History of the Old Church Centre
Cushendun Old Church is not actually the oldest church in Cushendun (that distinction probably belongs, by a whisker, to St Patrick’s, the Catholic parish church situated in Craigagh, Glendun) but it has stood in Church Lane, visible through the trees as you look north from Main Street, since around 1840. It is also ‘old’ in the sense of being disused for it ceased to be a religious building when it was deconsecrated by the Church of Ireland in 2003.
The construction of a Church of Ireland church in Cushendun came about because a number of ‘gentlemen’s families’ felt the need to establish place of worship for themselves and their households. These families had homes described as ‘bathing lodges’[1] in the area in the early to mid 19th century. They included the Smyths at Cushendun House (the old McNeill house which was burned to the ground in the 1920s), the Harrisons at Glenmona, the Higginsons, then at Glendun Lodge, and the O’Neills at Rockport. The central figure seems to have been Ballycastle-born Harrison, who practised as an attorney in Ballymena. Harrison’s second wife was a McNeill (Rosetta, a great aunt of the man who was to become Lord Cushendun) and the couple had leased Glenmona House and considerably enlarged it.
In 1837 Harrison was responsible for the transfer of 16 townlands from Culfeightrin Church of Ireland parish and a number from Layde parish to form the ‘Perpetual Cure of Cushendun’. The following year, work began on the construction of the small gabled hall-and-tower church on land that had been part of the Glenmona grounds. Its position is somewhat isolated from the village itself, but it is possible that some of the same group of gentlemen, who were the local landowners, had plans to extend Cushendun Main Street. This was, after all, a time when Cushendun was an important port, linking the Glens with Scotland, and Nicholas Crommelin of Cave House had been pushing for expansion of the harbour.
The church was built in locally quarried red sandstone and is similar in style to Layde Parish Church in Cushendall but with a distinctive tower crowned by tapering corner pinnacles. The east window bears the cost of arms of the O’Neills, an unusual motif for a church, and was probably donated by General O’Neill.

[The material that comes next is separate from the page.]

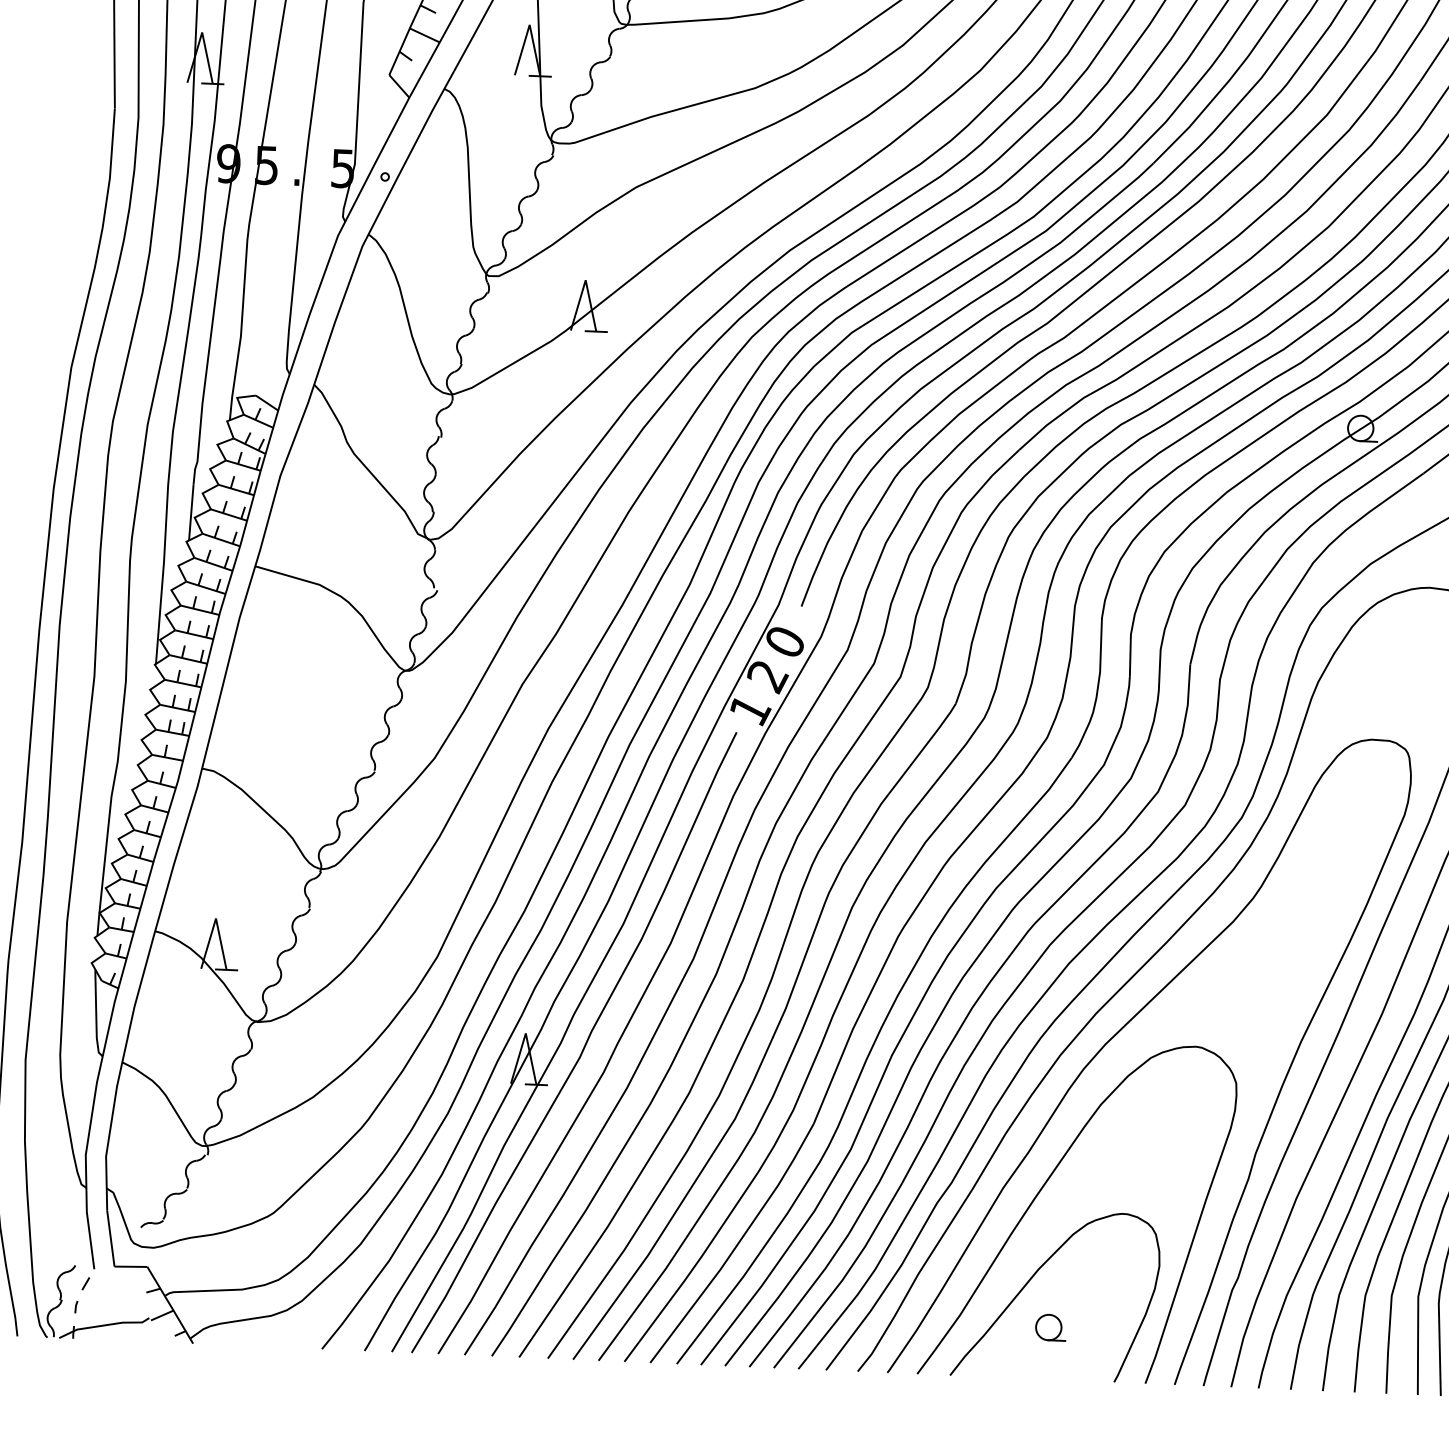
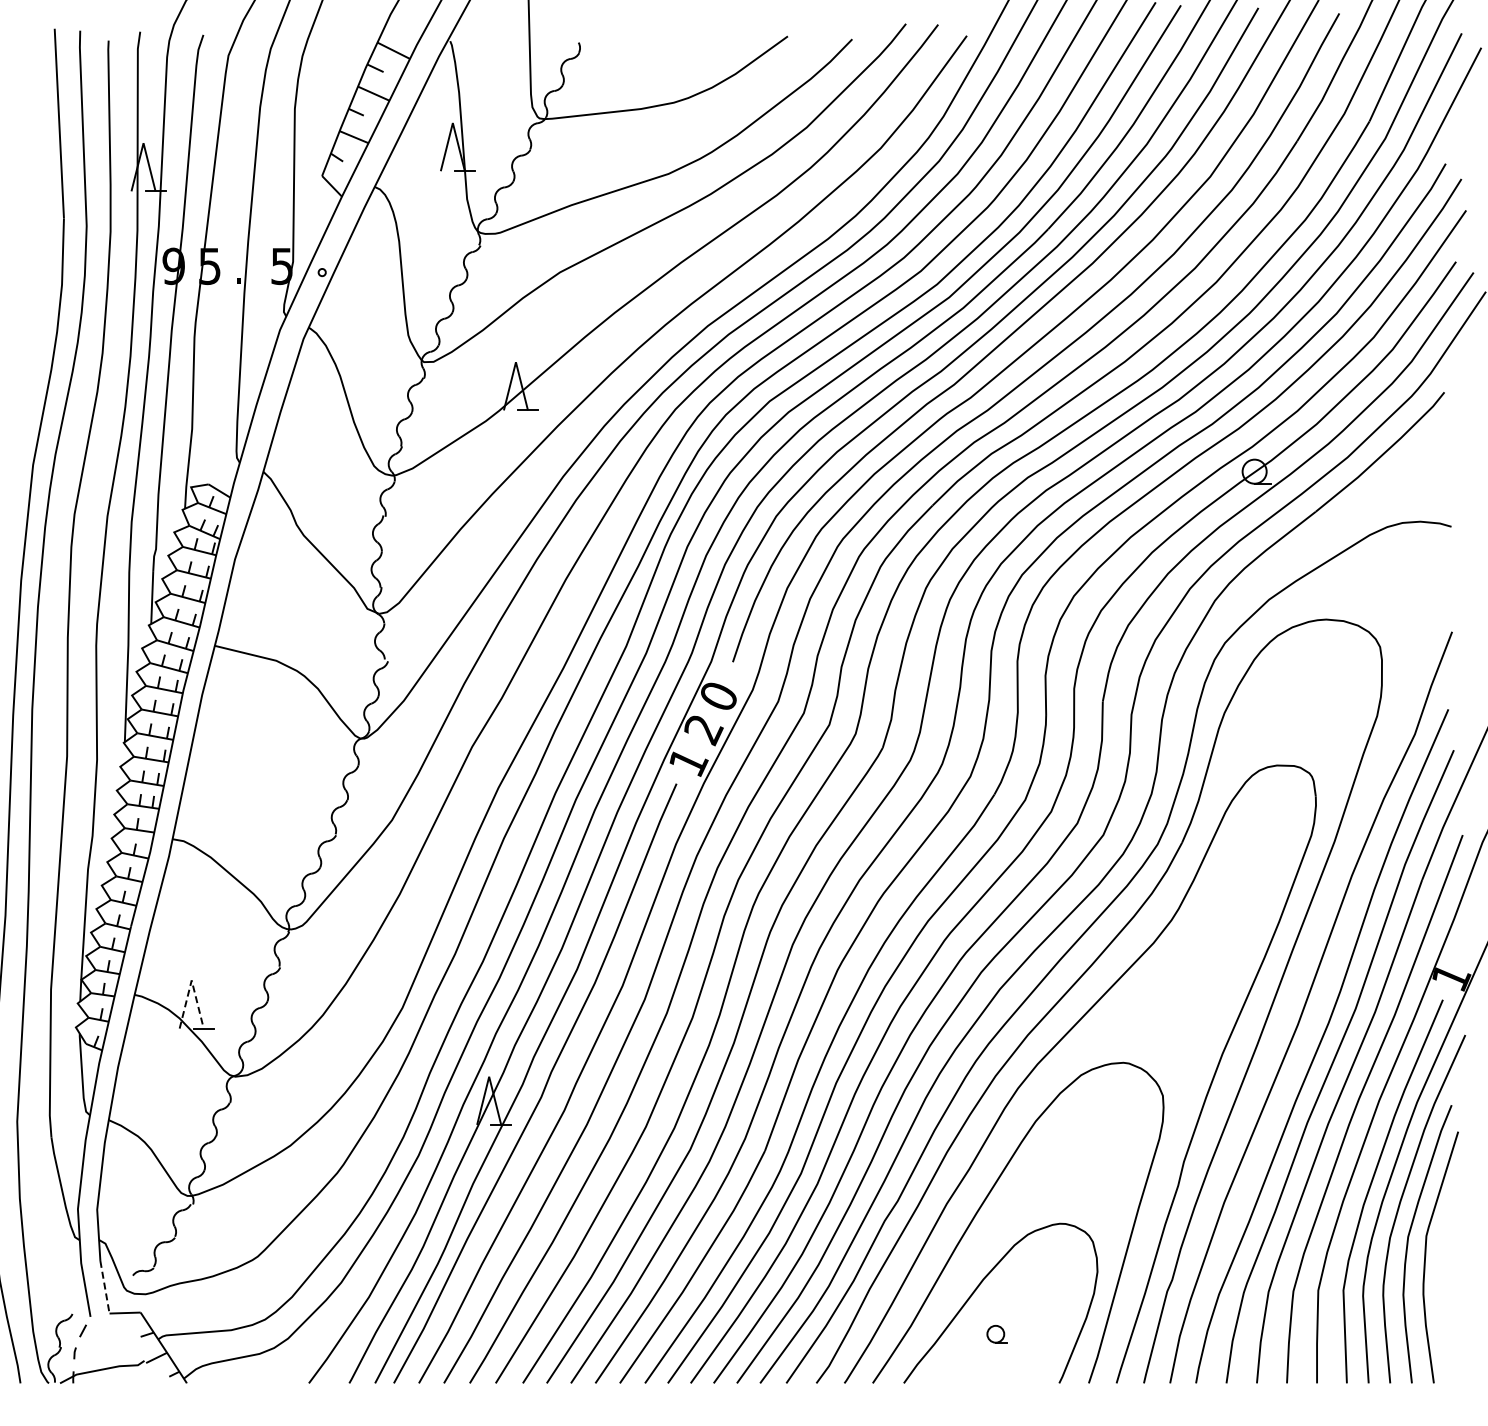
line: (215, 918) -> (191, 980), solid -> dashed
line: (110, 1238) -> (104, 1287), solid -> dashed
part: (1050, 1327) -> (996, 1334), size x0.7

Michael Harrison died in 1846 and his widow erected a memorial tablet to him which is still in place on the interior north wall of the Old Church.
Over the following 160 years or so the building changed little, apart from a small extension to the vestry, the replacement of the flagstones in the seating area with a wooden floor and a facelift in the early 20th century, when the original pews were replaced by chairs. Congregations were always small, though swelled in summer by holidaymakers. Resident and visiting literary figures including Moira O’Neill (Nesta Higginson of Rockport), John Masefield and Louis McNeice worshipped there in their day. Other remarkable parishioners were Ronald McNeill (Lord Cushendun), a Unionist law lord and UK cabinet minister, and his cousin, Ada McNeill, still remembered locally as ‘Miss Ada’ of Glendun Lodge, an active proponent of the Gaelic Revival, friend of Roger Casement and one of the founders of the Glens Feis.
As congregation numbers dwindled, the parish of Cushendun was amalgamated with Layde and ultimately the Cushendun church was closed. There is in existence a deed dated 1842 which stipulates that if divine worship ceased to be held regularly there, then the property would revert to the families who originally granted the land on which the church was built, namely the Antrims (McDonells of Glenarm), Whites (now represented by the Englishes) and McNeills (now represented by the McNeill Mosses). However, interpretation of the document proved complex, and in 2006 a group of people concerned about the Old Church formed Cushendun Building Preservation Trust, which has now leased the building from the Church of Ireland and is working to secure its use as an arts centre for the benefit of the whole community.